As duas jovens revelaram ainda que está a ser composta uma peça, também para este trio, por Andrea Talmelli, presidente do júri do Concurso Internacional de Música Erudita de Valtidone. A iniciativa realizou-se em Itália, em Junho passado, e o grupo português conquistou o 2.º lugar na modalidade de música de câmara e foi convidado a participar, no próximo ano, noutro festival.

'CRESCER INDIVIDUALMENTE'

Com quatro galardões no currículo e uma carreira internacional a delinear-se, o (Des)concertante Trio tem objectivos bem definidos. “Os prémios são a chave para a crescente reputação, mas obrigam-nos a trabalhar”, explicou Sérgio Neves, ao telefone desde Londres onde se encontra a fazer um mestrado. “Agora é preciso calma. Temos de crescer individualmente para ficarmos mais fortes”, referiu o clarinetista

licenciado pela ESART. Carisa e Ana Luísa frequentam o último ano do curso, mas também pretendem manter a formação, “como complemento profissional”, até porque não é fácil viver-se só da música em Portugal, ainda mais quando se trata de um género tão específico. Apesar das dificuldades para se encontrarem e para ensaiarem juntos, os jovens sentem que têm muitos benefícios neste trabalho de grupo, que contribui bastante para a sua evolução.

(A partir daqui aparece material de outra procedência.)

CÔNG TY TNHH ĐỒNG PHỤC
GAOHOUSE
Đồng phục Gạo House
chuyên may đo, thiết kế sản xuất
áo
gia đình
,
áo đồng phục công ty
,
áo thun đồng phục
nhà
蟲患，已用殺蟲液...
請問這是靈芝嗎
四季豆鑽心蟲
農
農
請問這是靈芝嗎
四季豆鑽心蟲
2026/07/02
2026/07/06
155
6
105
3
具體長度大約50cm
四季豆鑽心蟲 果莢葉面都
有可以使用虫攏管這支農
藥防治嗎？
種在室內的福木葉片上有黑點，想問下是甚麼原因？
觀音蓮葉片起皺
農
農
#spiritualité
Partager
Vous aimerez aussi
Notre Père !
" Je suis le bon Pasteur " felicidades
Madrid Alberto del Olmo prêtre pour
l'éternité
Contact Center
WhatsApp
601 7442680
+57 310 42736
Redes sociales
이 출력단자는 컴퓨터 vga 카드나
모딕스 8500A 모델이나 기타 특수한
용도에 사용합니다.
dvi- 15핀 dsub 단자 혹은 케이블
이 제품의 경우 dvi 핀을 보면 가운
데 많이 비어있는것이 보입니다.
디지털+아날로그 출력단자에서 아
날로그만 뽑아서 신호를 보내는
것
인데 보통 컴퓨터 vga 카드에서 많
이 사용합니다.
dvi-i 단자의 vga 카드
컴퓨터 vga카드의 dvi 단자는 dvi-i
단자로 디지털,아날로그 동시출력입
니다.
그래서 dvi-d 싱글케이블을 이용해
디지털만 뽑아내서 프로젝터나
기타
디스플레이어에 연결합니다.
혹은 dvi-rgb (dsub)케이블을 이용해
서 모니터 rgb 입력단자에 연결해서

O (Des)concertante Trio é constituído por Ana Luísa Marques, 21 anos, natural da Póvoa de Varzim; Carisa Marcelino, também de 21, natural de Castelo Branco, e Sérgio Neves, de 24, natural de Oliveira do Bairro. Foi criado em Outubro de 2004, no âmbito da disciplina de música de câmara da Escola Superior de Artes Aplicadas de Castelo Branco e tem direcção

artística do docente Paulo Jorge Ferreira. Além da vitória na 59.ª Copa Mundial do Acordeão, obteve o 2.º lugar na 19.ª edição do Prémio Jovens Músicos e no Concurso Internacional de Música Erudita.